Fox Network, Next Entertainment in association with Warner Horizon Television, and Mike Fleiss, producer of The Bachelor, have teamed up to produce More to Love, “billed as the first “dating show for the rest of us’.” It’s promoting itself as a dating show for average folks, “Real women. Real sizes. Real love.”
“We want to send the message that you can be the size you are and still be lovable,” [Fleiss] said. “We aren’t going to thin these girls down so they can find love — that’s a backwards message.”
They are currently casting nationwide, looking for women who are curvy, beautiful, sexy, at least the age of 23 (and appear under 35) who are ready to be introduced to their soul mates — as well as America’s television viewing audience.
If you’re selected, you’ll be flown to Los Angeles to star in the show; no air date has been selected.
To apply, visit www.MoreToLoveCasting.com — or go to an open casting call at select Lane Bryant stores. Don’t forget to tell ’em Alessia of Relationship Underarm Stick sent ya!
It will be good if this is done in a respectful way, without treating the women like freaks. I’m glad they aren’t going to be made to diet before they’re allowed to meet partners.
One thing that always bugs me, though, is the “Real women have curves” thing.
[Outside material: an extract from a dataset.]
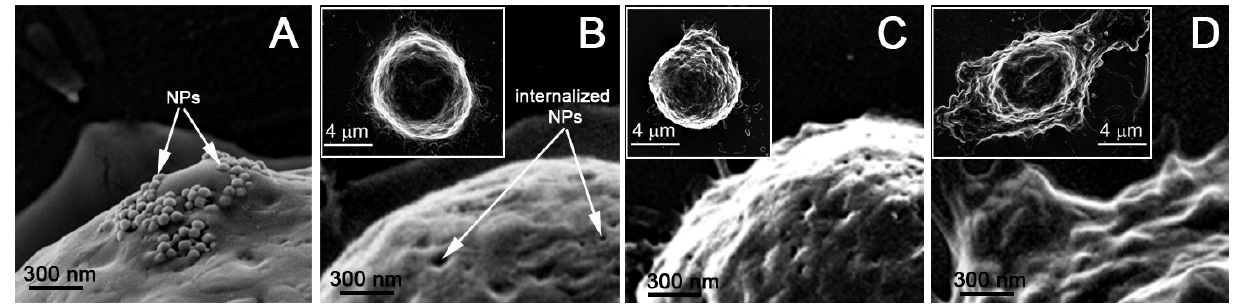
Figure 5. Scanning electron microscopy images of cancer cells after incubation with gold NPs show their membrane coupling ( a ) and internalization ( b ), and the result of the generation of a non-invasive PNB with a lifetime of 25 ± 5 ns ( c ) and an ablative PNB with a lifetime of 300 ± 42 ns ( d ) [96]. The insets show images of the whole cells. The cells were fixed immediately after being treated with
I just think it undermines the potential for acceptance of more body types to pit “real” women against thin women. All women are real.
I do find it bothersome that in the battle against beauty standards, even within the feminist community there is a tendency to take a side of a specific group of women. It becomes okay to ridicule one side as “not real women”.
While I used the phrase that the show’s producer’s used, I don’t mean to imply that any size is better or more real or natural than another.
I think, in this case, that “real curves” is used as a mantra because the average sized American woman is a size 12 or 14 (certainly more curvy than a size 2 — which is courted by the fashion industry almost to exclusivity) and so is a phrase designed to appeal to average women.
Can someone explain to me why the larger the size, the longer the pant length? Nothing drives me crazier.